Friday, January 24, 2014
Chapter One - King of the Chicanos
Doesn't take much to make a writer happy. The mere positive mention out of the blue of something I published four years ago is enough to get me clicking my heels. I'm enjoying some good news this week about my 2010 novel King of the Chicanos (Wings Press.) Nothing's final yet so I don't have details, but just the fact that my book came up in a particular discussion made the arctic vortex a little more bearable these past few days. Fingers crossed that ultimately I can invite you all to a celebration.
Meanwhile, to keep the mojo working, here's the opening chapter of King of the Chicanos. Hope you like it.
Groans and Whispers
Las Trampas, New Mexico
copyright Manuel Ramos, all rights reserved
On another dry, hot summer day in the last year of another century, Pancho Arango stood in line by an open casket in a packed, abbreviated version of a church in northern New Mexico. The good and religious people of Las Trampas had resurrected San José de Gracia from ruin. They had patched the crumbling adobe, reinforced the ceiling and walls, and painstakingly applied a thick coat of sealant to the wooden floor that covered graves dating from the eighteenth century. Although he tried to lose himself in the heavenly mythology of the torpid funeral mass and the somber throng of mourners, he found himself reflecting on the secular life and times of a man he had loved and hated, feared and pitied.

> **Available data**
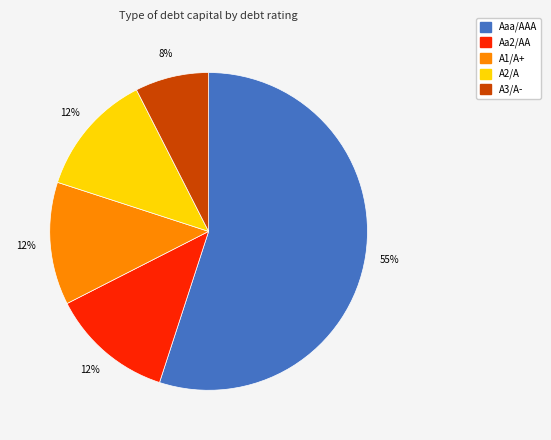

Which has a higher value, A3/A- or Aaa/AAA?

Aaa/AAA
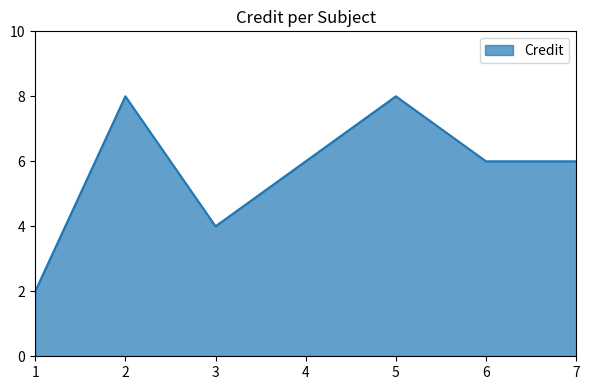

What is the difference between the values at 3 and 7?

2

> **Task prompt**
Reproduce verbatim the span of the King of the Chicanos post that begins at "Groans and Whispers" and ends after "feared and pitied.".

> **Response area**
Groans and Whispers
Las Trampas, New Mexico
copyright Manuel Ramos, all rights reserved
On another dry, hot summer day in the last year of another century, Pancho Arango stood in line by an open casket in a packed, abbreviated version of a church in northern New Mexico. The good and religious people of Las Trampas had resurrected San José de Gracia from ruin. They had patched the crumbling adobe, reinforced the ceiling and walls, and painstakingly applied a thick coat of sealant to the wooden floor that covered graves dating from the eighteenth century. Although he tried to lose himself in the heavenly mythology of the torpid funeral mass and the somber throng of mourners, he found himself reflecting on the secular life and times of a man he had loved and hated, feared and pitied.